Another mechanism is to create and store a checksum of the document (e.g. MD5). The client can download the document and the checksum, and then use the checksum to verify the document.
Question 1: Are there any other alternative mechanisms for ensuring the integrity?
Question 2: Does http have any built in mechanisms for ensuring downloaded data has not been corrupted during download?
Question 3: What is the statical likelihood of document corruption during download over HTTP (I would prefer this answer to be backed up by statistical data)?
As far as I know, HTTP itself does not have any built-in checksum mechanism and your suggestion would work for ensuring the data is valid. The thing is though, HTTP is generally implemented on the Transmission Control Protocol (TCP). TCP provides reliable communication between hosts.

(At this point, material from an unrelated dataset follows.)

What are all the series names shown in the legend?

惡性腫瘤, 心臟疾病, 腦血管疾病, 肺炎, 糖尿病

Specifically, TCP itself implements error detection (using a checksum) and uses special number sequences to ensure the data arrives in the order that it was sent. If the host sending the data receives information that the receiving host did not get the data, it will resend.
If however the HTTP implementation on the device is actually running on top of the User Datagram Protocol (UDP), it isn't reliable however it is unlikely that a device is using UDP for HTTP or at least the unreliable version (as there is a Reliable User Datagram Protocol).

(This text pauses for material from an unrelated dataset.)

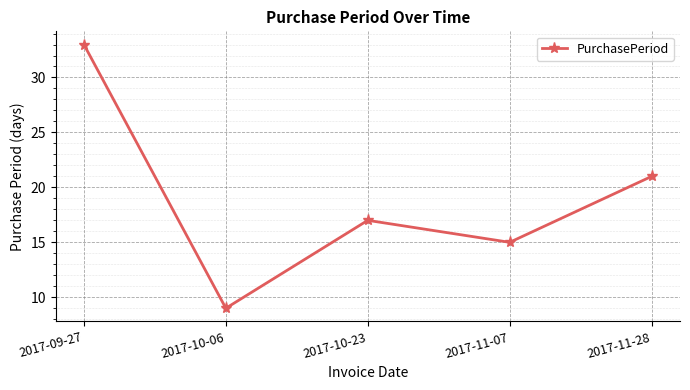

True or false: the data has more than 1 interior local peaks.

False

Now, I couldn't find statistics or much information at all regarding corruption of a HTTP request. Depending how mission critical you deem this to be, treat it like it would happen then. There is mention of downloading files that end up being corrupt. While these mostly seem to relate to ZIP files, I wouldn't think it is due to HTTP but rather other things inbetween like the device itself that is downloading and corrupting the information.

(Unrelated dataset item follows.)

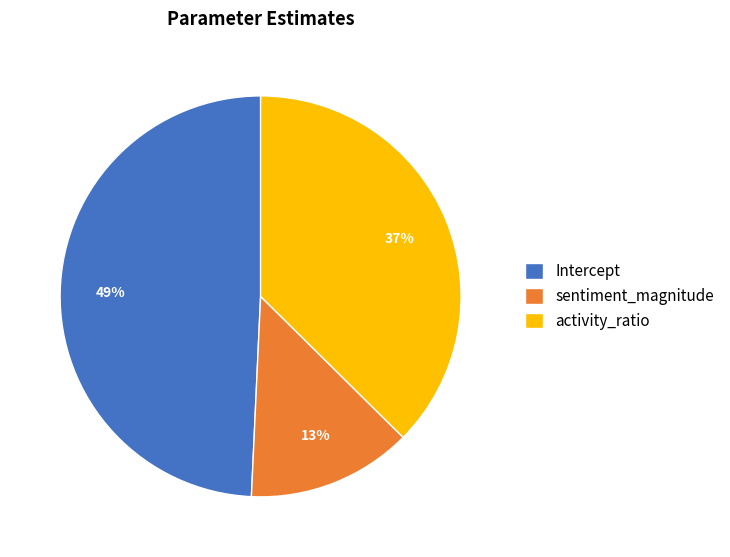

True or false: sentiment_magnitude accounts for 13% of the total.

True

Perhaps in your scenario, it is best to add your checksum if it is absolutely critically important that your information arrives in one piece.
I want to deprecate (turn off/not send HTTP responses) for some old HTML & JS code that my clients have installed on their pages. Not all clients can update all of their webpages prior to when we deprecate, but I have the OK to deprecate.
Simple example of what the code can look like:
Customer domain, customer.com, has HTML & JS on their pages:
<script src="http://mycompany.com/?customer=customer.com&..."></script>
We are considering configuring our switches to send a TCP RST response on incoming deprecated requests to http://mycompany.com/..., so my question is, are there any side-effects (stall page loading, for example) with the approach of configuring our switches to respond with a TCP RST on the incoming TCP connection? Obviously, I want the least (ie no) impact on a customer's site.
I have to think that RST is a fairly harsh mechanism to not reply to a single request. This request might be one of a hundred resources required to render one of your client pages, and if you tear down the connection, that connection cannot be re-used to request further resources. (See 19.7.1 in the HTTP1.1 RFC: "Persistent connections are the default for
HTTP/1.1 messages; we introduce a new keyword (Connection: close) for
declaring non-persistence.")
Each new connection will require a new three-way handshake to set up, which might add half a second per failed request to one of the two connections the client is using to retrieve resources from your servers. What is the average latency between your servers and your customers? Multiply that by three to get the time for a new three-way handshake.
If you fail the requests at the HTTP protocol level instead (301? 302? 404? 410?) you can return a failure in the existing HTTP connection and save three-round-trips to generate a new connection (which might also be for a resource that you're no longer interested in serving).
Plus, 410 ought to indicate that the browser shouldn't bother requesting the resource again (but I have no idea which browsers will follow this advice.) An RST-ed resource will probably be re-tried every single time it is requested.